Mark Cuban Defends A-Rod, Thinks MLB Is 'Bud Selig's Mafia'

Joe Giglio@@JoeGiglioSportsContributor IAugust 9, 2013


In one word, followed by a lengthy explanation to Jay Leno on The Tonight Show, Mark Cuban summed up his thoughts on Alex Rodriguez's 211-game suspension.

Citing policy and due process, Cuban went on to explain that, while Rodriguez probably does deserve punishment for breaking the joint drug agreement, 211 games seems "personal" and over the top.

Furthermore, dating back to his failed attempts to purchase both the Chicago Cubs and Texas Rangers, Cuban described Major League Baseball as "Bud Selig's Mafia."

Defending Alex Rodriguez isn't a popular avenue to travel down right now, but Cuban has never been afraid to speak his mind, especially when taking on the leaders of professional sports in this country.

While his remarks about Selig's Mafia conspiring to keep him out of Major League Baseball's ownership circle may have come off as petty and personal, it's hard to argue with Cuban's comments on A-Rod. Until baseball fans are shown exactly what evidence Major League Baseball has on Rodriguez to justify a 211-game ban, the A-Rod suspension comes across as personal. In other words, the sport seems to be using Rodriguez as an example.

Public outcry, aside from due process defenders like Hardball Talk's Craig Calcaterra and the New York Post's Ken Davidoff, is clearly against Alex Rodriguez. He's never been a fan favorite, even in New York, despite two Most Valuable Player awards and a World Series championship in pinstripes.

Unlike Barry Bonds, Rodriguez isn't liked in his home park. Thus, few fans are screening the process Major League Baseball used to nail Rodriguez with a suspension.

On Monday, A-Rod took the podium in a New York Yankees uniform for the first time since last October. Instead of an admission of guilt or vehement denial of use, he spoke of due process and brushed away inquiries about his alleged performance-enhancing drug usage.

Of all the Cuban quotes to Leno, the most prescient and truthful was the unfairness surrounding Rodriguez's fame and high-salary standing in the game impacting his suspension in comparison to other offenders.

"How much money a player makes should have nothing to do with the way you treat them," Cuban said.

It's true, but in this case, the truth doesn't always take precedent.

From the start of the Biogenesis fiasco, the investigation and search by Major League Baseball into what happened with Tony Bosch and the anti-aging clinic in Miami has been a case study in how Bud Selig's priorities have changed over the years.

In the mid-1990s, baseball, led by Selig, turned a blind eye toward what was happening to the game.
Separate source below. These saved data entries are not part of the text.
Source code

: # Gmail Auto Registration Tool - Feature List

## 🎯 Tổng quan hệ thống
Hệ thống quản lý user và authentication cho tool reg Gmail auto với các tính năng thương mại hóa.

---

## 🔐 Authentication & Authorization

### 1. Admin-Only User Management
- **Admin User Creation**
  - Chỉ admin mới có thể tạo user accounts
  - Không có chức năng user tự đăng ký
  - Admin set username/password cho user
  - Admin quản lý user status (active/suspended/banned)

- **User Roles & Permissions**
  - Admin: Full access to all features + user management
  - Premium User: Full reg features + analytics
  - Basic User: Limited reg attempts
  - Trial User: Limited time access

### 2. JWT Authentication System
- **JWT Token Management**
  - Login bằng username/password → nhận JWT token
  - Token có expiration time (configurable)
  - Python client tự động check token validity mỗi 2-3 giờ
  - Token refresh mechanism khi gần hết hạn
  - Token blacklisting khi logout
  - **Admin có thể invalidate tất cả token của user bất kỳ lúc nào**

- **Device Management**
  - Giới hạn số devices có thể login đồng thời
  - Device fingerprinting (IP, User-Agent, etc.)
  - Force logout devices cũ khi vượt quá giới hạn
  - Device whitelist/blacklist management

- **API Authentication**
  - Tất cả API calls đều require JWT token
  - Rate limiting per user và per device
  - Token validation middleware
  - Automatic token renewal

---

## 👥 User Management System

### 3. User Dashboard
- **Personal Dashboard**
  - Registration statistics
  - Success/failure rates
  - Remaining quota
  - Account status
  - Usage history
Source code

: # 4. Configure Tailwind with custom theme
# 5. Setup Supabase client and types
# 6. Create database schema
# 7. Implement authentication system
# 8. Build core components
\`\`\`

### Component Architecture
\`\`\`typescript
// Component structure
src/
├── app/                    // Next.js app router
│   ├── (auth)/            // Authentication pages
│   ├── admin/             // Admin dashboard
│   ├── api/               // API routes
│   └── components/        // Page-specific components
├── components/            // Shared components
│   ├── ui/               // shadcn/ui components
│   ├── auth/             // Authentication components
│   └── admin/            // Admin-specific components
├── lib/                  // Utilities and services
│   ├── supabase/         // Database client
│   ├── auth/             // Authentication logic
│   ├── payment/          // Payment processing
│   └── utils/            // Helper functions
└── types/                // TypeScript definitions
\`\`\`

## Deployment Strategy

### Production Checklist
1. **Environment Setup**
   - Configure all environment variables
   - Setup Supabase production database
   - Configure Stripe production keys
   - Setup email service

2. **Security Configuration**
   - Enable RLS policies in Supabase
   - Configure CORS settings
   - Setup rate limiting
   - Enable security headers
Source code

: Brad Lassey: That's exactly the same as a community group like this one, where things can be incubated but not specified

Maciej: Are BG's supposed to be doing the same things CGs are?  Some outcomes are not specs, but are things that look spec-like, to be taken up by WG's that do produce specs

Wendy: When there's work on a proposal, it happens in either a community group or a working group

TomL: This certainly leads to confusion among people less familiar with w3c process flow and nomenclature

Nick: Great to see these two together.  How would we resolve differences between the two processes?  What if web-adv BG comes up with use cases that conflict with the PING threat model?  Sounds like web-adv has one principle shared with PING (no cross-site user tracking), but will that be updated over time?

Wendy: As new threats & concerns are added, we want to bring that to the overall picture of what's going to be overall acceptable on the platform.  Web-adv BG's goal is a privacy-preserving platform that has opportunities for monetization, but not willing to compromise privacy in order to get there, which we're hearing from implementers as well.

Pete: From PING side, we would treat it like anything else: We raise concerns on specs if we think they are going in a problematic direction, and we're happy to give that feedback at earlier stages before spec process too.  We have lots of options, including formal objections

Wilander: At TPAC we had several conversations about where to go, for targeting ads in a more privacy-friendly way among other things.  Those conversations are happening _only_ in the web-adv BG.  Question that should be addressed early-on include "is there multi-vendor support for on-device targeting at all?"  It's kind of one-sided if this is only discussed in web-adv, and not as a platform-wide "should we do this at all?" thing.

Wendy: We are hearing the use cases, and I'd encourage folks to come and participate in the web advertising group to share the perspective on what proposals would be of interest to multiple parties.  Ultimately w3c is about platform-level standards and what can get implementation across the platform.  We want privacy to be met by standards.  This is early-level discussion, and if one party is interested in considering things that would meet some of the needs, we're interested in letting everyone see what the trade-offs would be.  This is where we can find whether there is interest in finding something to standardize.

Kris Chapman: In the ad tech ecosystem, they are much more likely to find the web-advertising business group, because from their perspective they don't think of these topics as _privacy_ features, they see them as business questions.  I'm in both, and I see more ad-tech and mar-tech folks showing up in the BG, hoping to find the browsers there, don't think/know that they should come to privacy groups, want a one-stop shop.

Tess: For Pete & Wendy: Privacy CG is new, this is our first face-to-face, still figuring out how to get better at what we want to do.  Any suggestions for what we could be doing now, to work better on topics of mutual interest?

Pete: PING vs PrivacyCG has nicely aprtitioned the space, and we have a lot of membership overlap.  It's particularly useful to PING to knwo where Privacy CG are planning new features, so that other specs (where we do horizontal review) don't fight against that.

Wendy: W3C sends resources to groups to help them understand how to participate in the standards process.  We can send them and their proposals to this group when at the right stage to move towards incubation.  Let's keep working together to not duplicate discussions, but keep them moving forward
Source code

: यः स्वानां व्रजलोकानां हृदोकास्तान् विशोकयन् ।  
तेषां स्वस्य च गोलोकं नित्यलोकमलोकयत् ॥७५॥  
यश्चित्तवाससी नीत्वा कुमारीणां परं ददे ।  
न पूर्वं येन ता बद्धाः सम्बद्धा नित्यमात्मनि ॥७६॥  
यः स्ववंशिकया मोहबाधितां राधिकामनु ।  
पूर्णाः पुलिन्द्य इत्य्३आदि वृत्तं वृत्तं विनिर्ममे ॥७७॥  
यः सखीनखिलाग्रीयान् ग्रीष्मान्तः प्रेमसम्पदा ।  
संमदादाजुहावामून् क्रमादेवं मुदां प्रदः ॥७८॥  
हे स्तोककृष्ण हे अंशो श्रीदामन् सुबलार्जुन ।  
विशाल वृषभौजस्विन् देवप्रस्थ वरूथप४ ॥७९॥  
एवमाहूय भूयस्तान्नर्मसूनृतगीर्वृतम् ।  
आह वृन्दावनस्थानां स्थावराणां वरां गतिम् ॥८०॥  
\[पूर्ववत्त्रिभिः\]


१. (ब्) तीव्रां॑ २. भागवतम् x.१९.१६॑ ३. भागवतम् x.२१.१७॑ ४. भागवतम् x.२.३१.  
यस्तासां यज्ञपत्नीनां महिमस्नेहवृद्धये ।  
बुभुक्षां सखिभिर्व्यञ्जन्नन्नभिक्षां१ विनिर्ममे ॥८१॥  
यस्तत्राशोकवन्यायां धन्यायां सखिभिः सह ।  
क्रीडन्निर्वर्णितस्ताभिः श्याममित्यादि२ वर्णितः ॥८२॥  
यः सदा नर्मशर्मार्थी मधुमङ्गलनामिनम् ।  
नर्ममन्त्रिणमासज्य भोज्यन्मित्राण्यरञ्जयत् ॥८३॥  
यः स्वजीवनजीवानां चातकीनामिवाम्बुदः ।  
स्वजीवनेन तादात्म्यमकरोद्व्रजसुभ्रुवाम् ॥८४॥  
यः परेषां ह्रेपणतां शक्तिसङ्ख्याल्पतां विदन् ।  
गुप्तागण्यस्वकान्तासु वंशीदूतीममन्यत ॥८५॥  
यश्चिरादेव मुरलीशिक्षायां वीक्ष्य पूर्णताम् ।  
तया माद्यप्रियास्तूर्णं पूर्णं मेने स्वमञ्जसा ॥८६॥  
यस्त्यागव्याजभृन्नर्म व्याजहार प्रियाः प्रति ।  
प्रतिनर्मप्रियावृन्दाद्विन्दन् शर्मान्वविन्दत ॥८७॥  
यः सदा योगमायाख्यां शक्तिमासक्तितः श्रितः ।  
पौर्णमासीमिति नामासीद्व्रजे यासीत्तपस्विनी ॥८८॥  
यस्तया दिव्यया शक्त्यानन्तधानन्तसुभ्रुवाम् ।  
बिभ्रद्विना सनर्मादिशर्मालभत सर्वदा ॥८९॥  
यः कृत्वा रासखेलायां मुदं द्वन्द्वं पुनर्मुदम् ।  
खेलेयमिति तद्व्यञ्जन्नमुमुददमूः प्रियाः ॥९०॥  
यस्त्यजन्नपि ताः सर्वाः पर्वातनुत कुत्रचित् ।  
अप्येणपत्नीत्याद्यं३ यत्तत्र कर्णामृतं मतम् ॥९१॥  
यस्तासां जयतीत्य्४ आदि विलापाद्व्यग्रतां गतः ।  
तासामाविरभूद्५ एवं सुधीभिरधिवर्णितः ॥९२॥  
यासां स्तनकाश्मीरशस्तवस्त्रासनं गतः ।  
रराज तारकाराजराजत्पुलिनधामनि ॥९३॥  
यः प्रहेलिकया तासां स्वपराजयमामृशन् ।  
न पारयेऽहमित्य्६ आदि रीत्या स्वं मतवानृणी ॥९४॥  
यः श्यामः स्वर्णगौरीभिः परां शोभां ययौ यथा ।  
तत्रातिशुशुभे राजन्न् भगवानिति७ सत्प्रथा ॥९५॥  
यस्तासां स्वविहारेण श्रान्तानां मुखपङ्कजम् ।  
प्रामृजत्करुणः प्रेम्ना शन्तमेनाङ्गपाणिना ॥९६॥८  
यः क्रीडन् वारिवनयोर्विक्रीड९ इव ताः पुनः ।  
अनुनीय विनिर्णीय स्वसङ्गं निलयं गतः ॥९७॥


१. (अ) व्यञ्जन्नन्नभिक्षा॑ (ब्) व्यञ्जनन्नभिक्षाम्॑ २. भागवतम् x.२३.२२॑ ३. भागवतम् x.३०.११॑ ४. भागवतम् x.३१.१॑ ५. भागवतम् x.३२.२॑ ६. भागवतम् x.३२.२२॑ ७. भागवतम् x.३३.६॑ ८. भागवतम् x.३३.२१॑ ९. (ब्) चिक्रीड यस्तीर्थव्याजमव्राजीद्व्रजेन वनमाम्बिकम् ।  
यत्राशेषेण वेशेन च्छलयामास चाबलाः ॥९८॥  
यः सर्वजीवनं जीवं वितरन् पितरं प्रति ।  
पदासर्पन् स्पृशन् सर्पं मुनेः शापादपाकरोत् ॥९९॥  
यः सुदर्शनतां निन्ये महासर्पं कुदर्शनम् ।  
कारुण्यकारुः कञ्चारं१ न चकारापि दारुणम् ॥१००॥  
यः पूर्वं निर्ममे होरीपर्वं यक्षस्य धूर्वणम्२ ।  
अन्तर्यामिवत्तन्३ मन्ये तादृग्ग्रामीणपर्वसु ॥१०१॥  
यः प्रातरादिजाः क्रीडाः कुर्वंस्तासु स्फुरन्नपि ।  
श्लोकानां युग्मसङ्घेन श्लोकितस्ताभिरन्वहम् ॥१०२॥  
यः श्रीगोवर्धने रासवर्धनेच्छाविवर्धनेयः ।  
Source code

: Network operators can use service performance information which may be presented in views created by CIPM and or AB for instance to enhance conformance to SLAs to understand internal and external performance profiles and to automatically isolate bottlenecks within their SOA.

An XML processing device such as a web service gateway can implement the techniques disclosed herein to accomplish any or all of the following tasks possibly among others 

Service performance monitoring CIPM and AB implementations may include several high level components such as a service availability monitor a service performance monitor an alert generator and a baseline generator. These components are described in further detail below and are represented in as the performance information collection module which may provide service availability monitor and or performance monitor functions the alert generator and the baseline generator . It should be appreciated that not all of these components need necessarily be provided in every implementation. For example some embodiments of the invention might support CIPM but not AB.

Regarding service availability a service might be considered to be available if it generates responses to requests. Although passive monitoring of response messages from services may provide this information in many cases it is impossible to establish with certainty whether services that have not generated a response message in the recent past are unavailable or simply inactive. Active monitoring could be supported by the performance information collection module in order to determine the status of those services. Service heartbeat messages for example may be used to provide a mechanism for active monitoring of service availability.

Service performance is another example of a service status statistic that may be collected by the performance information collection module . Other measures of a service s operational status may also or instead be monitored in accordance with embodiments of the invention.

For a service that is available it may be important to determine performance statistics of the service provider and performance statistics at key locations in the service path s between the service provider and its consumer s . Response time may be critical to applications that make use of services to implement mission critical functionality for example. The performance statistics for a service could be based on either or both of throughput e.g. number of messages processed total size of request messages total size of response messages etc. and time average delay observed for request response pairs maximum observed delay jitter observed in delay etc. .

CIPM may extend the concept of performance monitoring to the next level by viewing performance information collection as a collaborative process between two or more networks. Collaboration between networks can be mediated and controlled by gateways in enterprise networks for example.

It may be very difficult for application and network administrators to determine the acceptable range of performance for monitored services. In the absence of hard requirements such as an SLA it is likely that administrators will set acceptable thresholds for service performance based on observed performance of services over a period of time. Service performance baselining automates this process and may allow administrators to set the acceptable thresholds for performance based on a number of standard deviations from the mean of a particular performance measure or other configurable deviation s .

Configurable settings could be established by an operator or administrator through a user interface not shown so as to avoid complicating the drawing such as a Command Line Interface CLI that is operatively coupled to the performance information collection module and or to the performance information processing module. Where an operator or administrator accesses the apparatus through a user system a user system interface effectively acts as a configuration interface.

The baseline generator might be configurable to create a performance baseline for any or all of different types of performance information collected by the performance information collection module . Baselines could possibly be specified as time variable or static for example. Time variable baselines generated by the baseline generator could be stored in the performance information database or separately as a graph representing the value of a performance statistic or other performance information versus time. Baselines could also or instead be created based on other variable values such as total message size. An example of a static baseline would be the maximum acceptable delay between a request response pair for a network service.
Now, with Selig's tenure coming to a close and his legacy a constant talking point, an ideological shift has taken place within MLB's headquarters.

Steroid use will not be tolerated, even if the collectively bargained rules are compromised.

You can call Cuban spiteful in light of baseball's attempts to keep him out of the ownership circle, but in this case, the Dallas Mavericks owner may be 100 percent correct.

Selig is handing down PED punishment with an iron fist. If an arbitrator upholds the 211-game ban for Rodriguez, the power of the commissioner's office will continue to grow.